Ser recto, ser justo, ser inflexible, te derrota. Dejarse llevar por la corriente de degeneración imperante en la colonia hubiera sido más ventajoso para el funcionario íntegro que termina aborreciendo todo aquello que comenzó siendo su deber. Ceder se convierte en la respuesta final para poder vivir, hay que amputar los degenerados miembros de una corona corrompida, de una sociedad hipócrita, de políticos que se compran y se venden, mujeres que aman en secreto y después exigen castigo para el seductor, la fiebre de la codicia donde una geoda se confunde con un recipiente lleno de piedras preciosas que enloquece al humano aunque no valga nada, de indígenas tratados como animales sin derechos en los tiempos en que empieza a apuntar la Ilustración y no hay título que justifique la esclavitud de un hombre, un país que extiende su odio a la cultura ante la sola mención de un libro y que pretende tratar como traidor a quien escribe.

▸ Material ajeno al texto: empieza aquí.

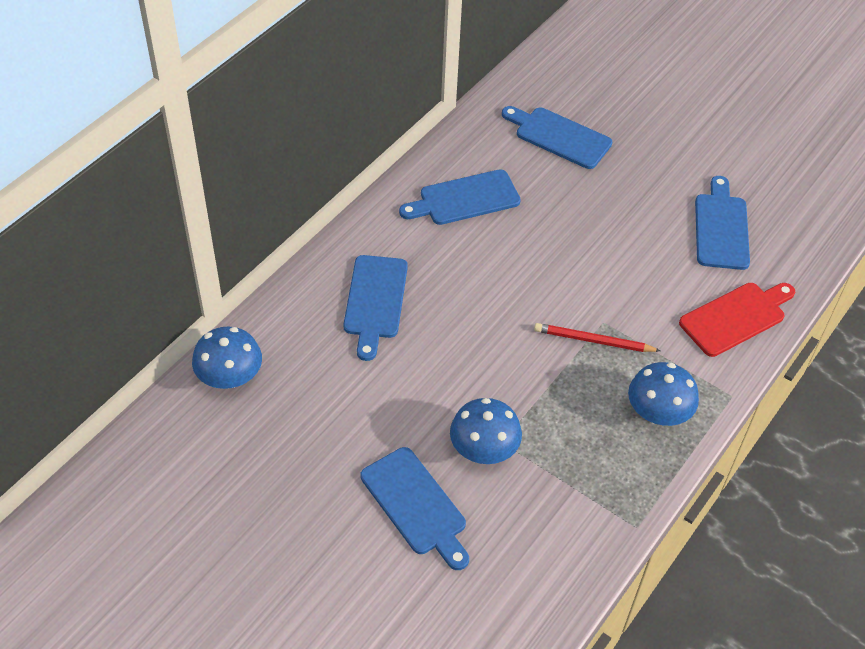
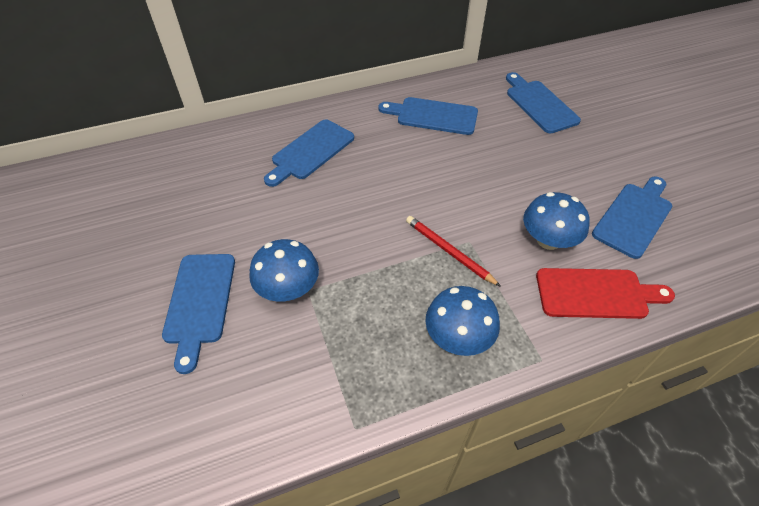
camera: 35 degrees right, 0 degrees up
(230, 377) = (174, 155): blue mushroom -> blue mushroom (548, 240)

Un fanatismo, en este caso, exento de religiosidad, y que se mueve por y para hacer dinero abusando del cargo, un calor que exuda, transpira, sale de la pantalla y nos incomoda, hay que empeñarse en el intento de hacer lo correcto lo menos posible y demostrar poder, porque poder que no abusa, se desautoriza. Zama llegó a un lugar equivocado, a un lugar en el que un caballo gira la cabeza esperando su respuesta, mientras nos interroga, al tiempo que la amenaza humana se acerca. En su personal orilla Zama descubre que es ahí, el lugar donde se asienta el indígena, donde mejor acomodo moral encuentra, pero cuando acepta esa realidad ha perdido mucho por el camino, tanto como para no querer responder si se le pregunta en castellano y sólo asentir cuando se habla en guaraní.